__SHORT EXERCISE 1__
Answer these about the sentiment analysis status notes:
(a) By what factor were positive sentiment values scaled?
(b) Which two action items still require additional work?
(c) As of what date is the resources list given?
__SHORT EXERCISE 2__
Please write what comes next in the sentiment analysis status notes, picking up after the last whitepaper link.

__EXCERPTED TEXT__
(begin)

# EN.605.801 
# Independent Study in Computer Science

## Bayesian Approach to Sentiment Analysis Classification

This notebook intends to provide project status through 06/18/2020. 

&nbsp;

### The accomplished action items thus far:

 - Scale all positive sentiment values x 3 while keeping negative sentiment values at x1
 - Implement K-CFV scheme into testing
 - Create framework for monte-carlo simulations of model performance
 - Create visuals for model performance
 - POS Tagging
 - Curve fitting documentation complete
 - Git repository updated
 - Extended to multiclass Amazon review dataset

&nbsp;

### The following action items require additional work:
 - Determine feature importances
 - Code clean up

# Resources Used (as of 06/25/2020)
&nbsp;

## Text Parsing
 - https://github.com/wundermahn/Yelp-Classification-ML
 
 &nbsp;
 
## NLP Resources
 - https://nlp.stanford.edu/IR-book/information-retrieval-book.html
 - https://nlp.stanford.edu/
 - https://www.nltk.org/
 - https://www.nltk.org/book/ch05.html
 
 &nbsp;
 
## ML / Classification Resources
 - https://scikit-learn.org/stable/modules/naive_bayes.html
 - https://scikit-learn.org/stable/modules/cross_validation.html
 - https://scikit-learn.org/stable/modules/generated/sklearn.model_selection.cross_validate.html#sklearn.model_selection.cross_validate
 - https://scikit-learn.org/stable/modules/classes.html#module-sklearn.model_selection
 
 &nbsp;
 
## Academic Whitepapers
 - https://www.researchgate.net/publication/221650814_Spam_Filtering_with_Naive_Bayes_-_Which_Naive_Bayes
 - https://people.csail.mit.edu/jrennie/papers/icml03-nb.pdf (**)

(end)

Data records
(begin)

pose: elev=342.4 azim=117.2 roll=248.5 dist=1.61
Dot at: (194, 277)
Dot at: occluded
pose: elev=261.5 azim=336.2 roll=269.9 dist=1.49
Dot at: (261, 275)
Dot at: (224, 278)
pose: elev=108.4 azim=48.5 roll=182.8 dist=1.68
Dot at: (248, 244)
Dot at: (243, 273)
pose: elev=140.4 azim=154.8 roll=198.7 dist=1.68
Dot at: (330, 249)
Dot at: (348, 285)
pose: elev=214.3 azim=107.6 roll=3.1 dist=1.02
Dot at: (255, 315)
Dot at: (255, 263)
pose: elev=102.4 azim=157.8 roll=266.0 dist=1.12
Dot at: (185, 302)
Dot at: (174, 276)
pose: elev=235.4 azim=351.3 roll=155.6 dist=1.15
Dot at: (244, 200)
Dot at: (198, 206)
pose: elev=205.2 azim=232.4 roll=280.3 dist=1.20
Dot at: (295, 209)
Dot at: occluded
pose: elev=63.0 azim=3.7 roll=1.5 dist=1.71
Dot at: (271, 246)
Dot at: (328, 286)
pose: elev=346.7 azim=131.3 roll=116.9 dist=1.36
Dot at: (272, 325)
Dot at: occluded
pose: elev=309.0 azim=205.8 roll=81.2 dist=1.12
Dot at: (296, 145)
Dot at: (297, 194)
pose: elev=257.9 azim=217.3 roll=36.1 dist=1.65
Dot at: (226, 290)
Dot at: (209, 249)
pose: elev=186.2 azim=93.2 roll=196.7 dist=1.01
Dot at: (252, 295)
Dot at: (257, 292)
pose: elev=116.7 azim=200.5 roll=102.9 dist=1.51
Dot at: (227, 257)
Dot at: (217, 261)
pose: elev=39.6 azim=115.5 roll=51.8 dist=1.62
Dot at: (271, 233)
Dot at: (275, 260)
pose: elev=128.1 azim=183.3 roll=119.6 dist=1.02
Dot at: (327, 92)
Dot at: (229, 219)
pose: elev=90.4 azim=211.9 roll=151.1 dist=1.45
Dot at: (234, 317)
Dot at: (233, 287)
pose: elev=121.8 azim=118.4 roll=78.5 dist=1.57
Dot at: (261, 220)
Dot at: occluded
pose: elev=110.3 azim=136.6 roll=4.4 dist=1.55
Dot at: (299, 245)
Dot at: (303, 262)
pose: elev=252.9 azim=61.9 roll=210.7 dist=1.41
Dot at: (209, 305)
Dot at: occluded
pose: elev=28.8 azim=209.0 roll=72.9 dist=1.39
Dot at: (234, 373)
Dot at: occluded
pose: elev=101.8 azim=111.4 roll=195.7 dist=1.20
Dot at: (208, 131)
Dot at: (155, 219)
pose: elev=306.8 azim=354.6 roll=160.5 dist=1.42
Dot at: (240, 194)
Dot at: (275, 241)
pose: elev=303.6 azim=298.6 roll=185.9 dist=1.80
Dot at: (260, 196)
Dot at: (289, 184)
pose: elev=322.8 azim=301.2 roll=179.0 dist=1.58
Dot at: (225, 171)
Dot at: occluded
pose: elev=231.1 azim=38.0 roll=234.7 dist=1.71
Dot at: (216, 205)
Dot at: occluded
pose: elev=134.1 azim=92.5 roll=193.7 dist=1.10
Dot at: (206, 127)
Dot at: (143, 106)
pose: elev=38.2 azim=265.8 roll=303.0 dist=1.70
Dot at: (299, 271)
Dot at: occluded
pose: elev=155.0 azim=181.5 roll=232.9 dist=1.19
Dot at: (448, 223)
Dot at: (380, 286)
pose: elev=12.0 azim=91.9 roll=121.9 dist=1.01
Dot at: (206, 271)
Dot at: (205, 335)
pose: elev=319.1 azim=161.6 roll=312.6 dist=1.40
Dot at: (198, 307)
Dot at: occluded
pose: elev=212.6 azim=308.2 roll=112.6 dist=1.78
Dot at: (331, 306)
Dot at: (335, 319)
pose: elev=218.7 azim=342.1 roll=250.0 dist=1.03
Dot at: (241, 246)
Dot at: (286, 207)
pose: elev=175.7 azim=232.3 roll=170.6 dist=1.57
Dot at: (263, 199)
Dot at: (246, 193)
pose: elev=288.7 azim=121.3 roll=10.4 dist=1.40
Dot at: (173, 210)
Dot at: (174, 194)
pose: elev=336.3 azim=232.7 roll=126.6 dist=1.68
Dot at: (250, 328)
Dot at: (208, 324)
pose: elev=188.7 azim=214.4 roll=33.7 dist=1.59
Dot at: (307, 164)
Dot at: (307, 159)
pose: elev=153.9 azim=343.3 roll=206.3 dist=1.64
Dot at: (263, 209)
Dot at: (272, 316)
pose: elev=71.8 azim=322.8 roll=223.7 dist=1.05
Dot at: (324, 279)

(end)

__WRITTEN REPLY 1__
(a) By 3 (negative sentiment values stayed at x1).
(b) Determine feature importances, and code clean up.
(c) 06/25/2020.

__WRITTEN REPLY 2__
 - https://www.researchgate.net/publication/221439320_The_Optimality_of_Naive_Bayes
 - https://www.cs.cmu.edu/~knigam/papers/multinomial-aaaiws98.pdf
 - https://www.sciencedirect.com/science/article/pii/S2090447914000550
 - https://www.sciencedirect.com/science/article/pii/S0888613X08001400
 
 &nbsp;
 
## Data
 - https://ai.stanford.edu/~amaas/data/sentiment/
     - https://ai.stanford.edu/~amaas/papers/wvSent_acl2011.pdf
 - https://analyticsindiamag.com/10-popular-datasets-for-sentiment-analysis/
     - http://www.cs.jhu.edu/~mdredze/datasets/sentiment/

In [1]:
# Perform all necessary imports

import pandas as pd, os, gc as gc, nltk, re, string, numpy as np, time, pickle, warnings
import matplotlib.pyplot as plt, plotly.express as px
from sklearn.feature_extraction.text import TfidfVectorizer, CountVectorizer
from sklearn.model_selection import train_test_split, cross_validate, ShuffleSplit, cross_val_score
from sklearn.naive_bayes import GaussianNB, MultinomialNB, ComplementNB, BernoulliNB
from sklearn.svm import SVC # Per industry "best practice"
from nltk.corpus import stopwords
from nltk.stem.snowball import SnowballStemmer

gc.enable()

In [2]:
# Function to plot the distributions of each word in the df
def plot_df_distributions(df, name):
    # Loop through the df
    for col in df.columns:
        # Create a temp numpy array
        temp = df[col].to_numpy()
        # Plot the distribution
        n, bins, patches = plt.hist(temp, bins=10)
        # Set the title
        plt.suptitle("Data Type: {} | {} Distribution".format(str(name), str(col)))
        # Show the figure
        plt.show()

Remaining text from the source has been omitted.